[Intrinsic camera parameters]
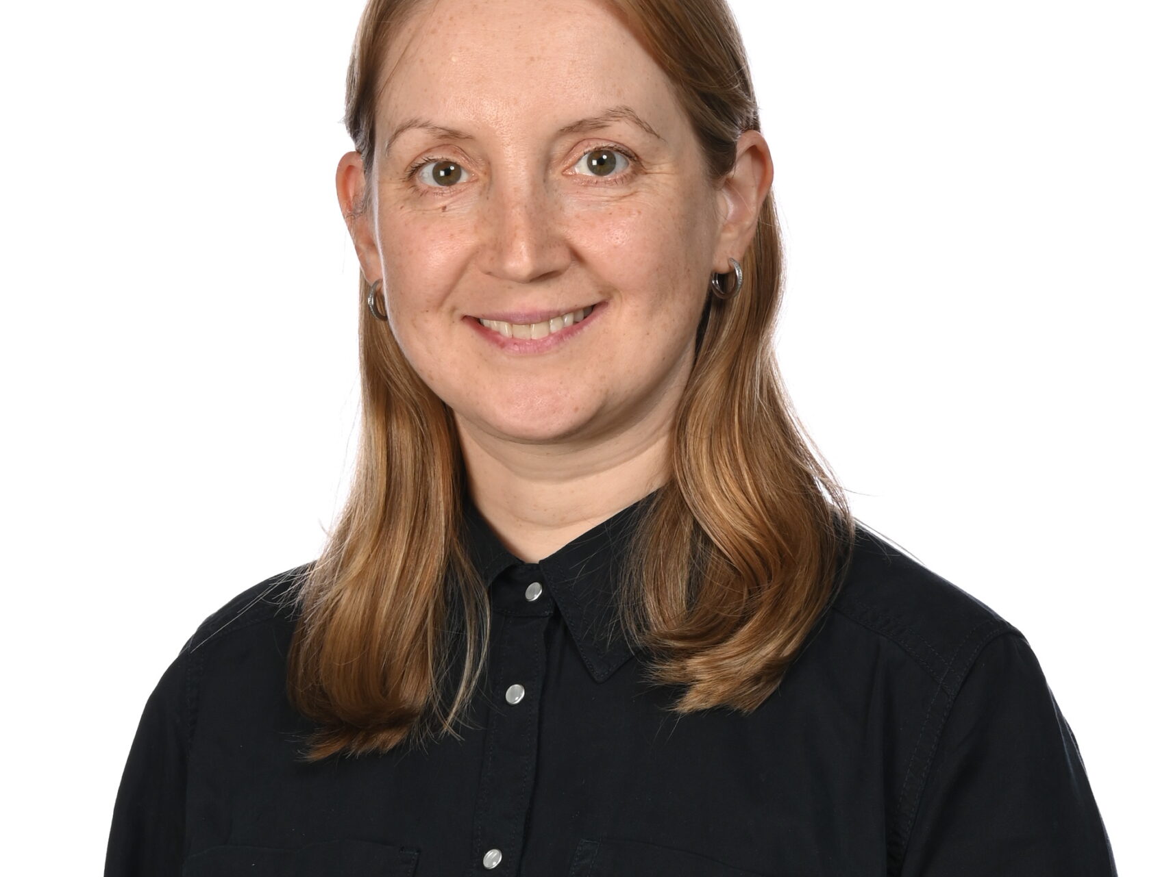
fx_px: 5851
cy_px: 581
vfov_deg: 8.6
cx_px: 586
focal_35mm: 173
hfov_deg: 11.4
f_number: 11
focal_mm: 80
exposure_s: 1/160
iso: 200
* * *
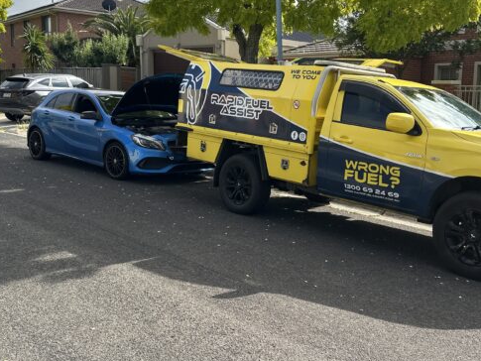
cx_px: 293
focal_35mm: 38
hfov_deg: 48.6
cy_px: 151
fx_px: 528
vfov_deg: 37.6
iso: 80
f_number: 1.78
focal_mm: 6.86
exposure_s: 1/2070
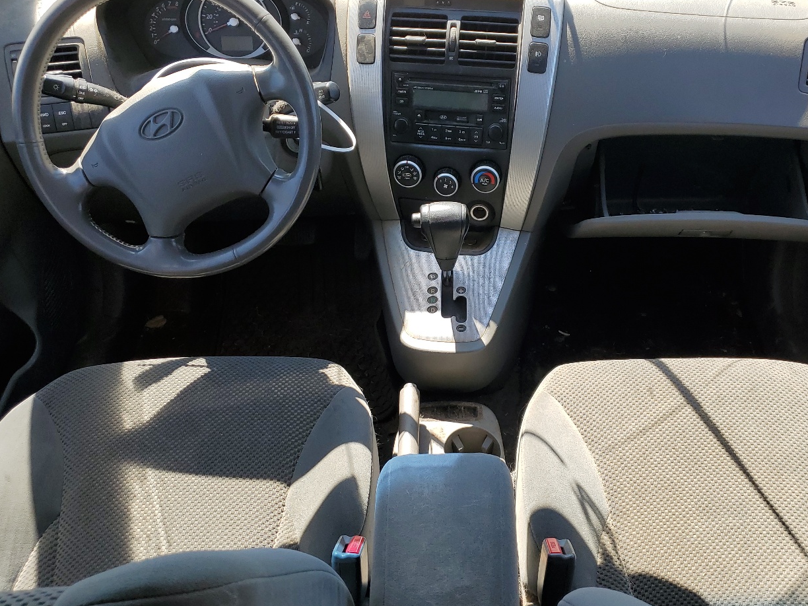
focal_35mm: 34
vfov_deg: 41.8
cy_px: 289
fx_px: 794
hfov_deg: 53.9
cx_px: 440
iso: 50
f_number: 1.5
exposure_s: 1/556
--
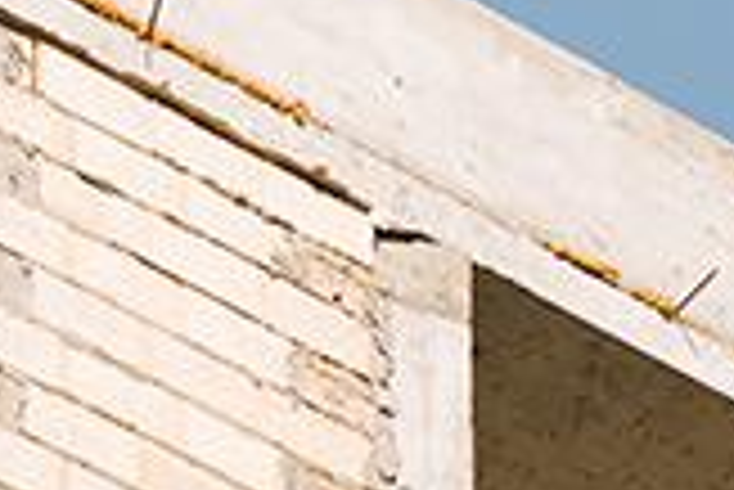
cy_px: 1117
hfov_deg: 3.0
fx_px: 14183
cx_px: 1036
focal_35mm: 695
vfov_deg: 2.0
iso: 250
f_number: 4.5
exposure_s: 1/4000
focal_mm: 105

> [TASK TO CARRY OUT]: Taking the entries above, print exactly the lines starting at the line with "cx_px: 1036" and ending at the line with "focal_mm: 105", both included.

> [SOLVED PROBLEM]:
cx_px: 1036
focal_35mm: 695
vfov_deg: 2.0
iso: 250
f_number: 4.5
exposure_s: 1/4000
focal_mm: 105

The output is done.